During a trip to Peru, I visited the Ica desert, an oasis with an Internet connection whose speed, coming from Cuba, left me startled. Among the dunes of this same desert, right in the middle of nowhere, we also came upon a shanty.
The normal state of affairs in our continent is extreme violence: safety has become an electoral campaign issue even in peaceful Uruguay. The examples of Mexico, Colombia, Venezuela, Brazil or El Salvador are more than familiar to us.
I know that, as a foreigner, I have no say as to where Cubans should be headed, but I can nonetheless express the wish that Cuba not become a “normal country” but rather an anomaly, where progress benefits all citizens.
I want for all Cubans to have access to the Internet, to be able to travel freely and, most importantly, have a salary that will allow them to lead decorous lives.

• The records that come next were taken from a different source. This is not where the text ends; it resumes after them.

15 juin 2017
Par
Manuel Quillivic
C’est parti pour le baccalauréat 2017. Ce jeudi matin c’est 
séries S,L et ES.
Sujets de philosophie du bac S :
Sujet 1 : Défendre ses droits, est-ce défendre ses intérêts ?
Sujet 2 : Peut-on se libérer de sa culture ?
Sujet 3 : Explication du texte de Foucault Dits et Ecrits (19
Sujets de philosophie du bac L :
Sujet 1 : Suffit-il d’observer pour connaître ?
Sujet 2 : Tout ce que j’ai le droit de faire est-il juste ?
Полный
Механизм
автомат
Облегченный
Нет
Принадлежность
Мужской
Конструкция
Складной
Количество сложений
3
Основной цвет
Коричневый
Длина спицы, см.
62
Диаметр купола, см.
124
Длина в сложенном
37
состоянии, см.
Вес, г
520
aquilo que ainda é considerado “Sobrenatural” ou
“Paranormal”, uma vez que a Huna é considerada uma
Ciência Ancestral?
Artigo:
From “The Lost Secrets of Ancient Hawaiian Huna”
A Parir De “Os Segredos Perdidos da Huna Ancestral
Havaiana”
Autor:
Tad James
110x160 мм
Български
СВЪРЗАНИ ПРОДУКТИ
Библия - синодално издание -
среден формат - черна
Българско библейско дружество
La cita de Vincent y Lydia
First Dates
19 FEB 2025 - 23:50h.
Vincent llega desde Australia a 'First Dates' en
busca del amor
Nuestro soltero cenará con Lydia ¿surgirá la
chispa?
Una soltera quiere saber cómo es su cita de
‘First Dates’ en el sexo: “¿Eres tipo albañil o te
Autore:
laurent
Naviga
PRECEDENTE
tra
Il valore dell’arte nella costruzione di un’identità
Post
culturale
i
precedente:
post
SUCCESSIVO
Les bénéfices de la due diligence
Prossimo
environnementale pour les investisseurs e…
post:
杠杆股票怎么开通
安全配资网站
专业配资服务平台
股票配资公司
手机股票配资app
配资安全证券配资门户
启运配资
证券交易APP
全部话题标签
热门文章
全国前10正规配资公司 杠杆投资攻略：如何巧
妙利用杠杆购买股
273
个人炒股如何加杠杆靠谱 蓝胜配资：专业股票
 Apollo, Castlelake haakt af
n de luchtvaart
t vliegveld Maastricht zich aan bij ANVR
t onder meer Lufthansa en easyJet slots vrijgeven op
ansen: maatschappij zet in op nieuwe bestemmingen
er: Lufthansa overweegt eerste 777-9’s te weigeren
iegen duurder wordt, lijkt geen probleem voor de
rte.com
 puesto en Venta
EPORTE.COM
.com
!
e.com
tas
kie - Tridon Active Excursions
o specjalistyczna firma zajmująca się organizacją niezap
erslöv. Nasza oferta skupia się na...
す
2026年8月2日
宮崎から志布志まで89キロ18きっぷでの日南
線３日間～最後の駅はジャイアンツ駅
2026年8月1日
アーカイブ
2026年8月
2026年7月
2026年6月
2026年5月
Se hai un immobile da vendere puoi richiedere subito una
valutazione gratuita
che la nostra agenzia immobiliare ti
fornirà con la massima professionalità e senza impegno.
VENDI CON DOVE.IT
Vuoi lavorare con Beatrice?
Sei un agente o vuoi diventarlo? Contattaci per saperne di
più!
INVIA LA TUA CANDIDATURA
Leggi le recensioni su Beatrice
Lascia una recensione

That said, I don’t want for health, education, services for children or the safety of citizens to be sacrificed on the altar of “progress.”
To impel progress together without losing what has been gained is the great challenge facing Cuban society, and the aim will only be reached if everyone sets out to build a “different country”, a country that is different from others in the region and different from what Cuba has been to date.
Such progress, as the audience expressed during the debate, must involve everyone in the decision-making processes. This does not guarantee heading in the right direction but it is always more difficult to go astray when the path is decided by everyone.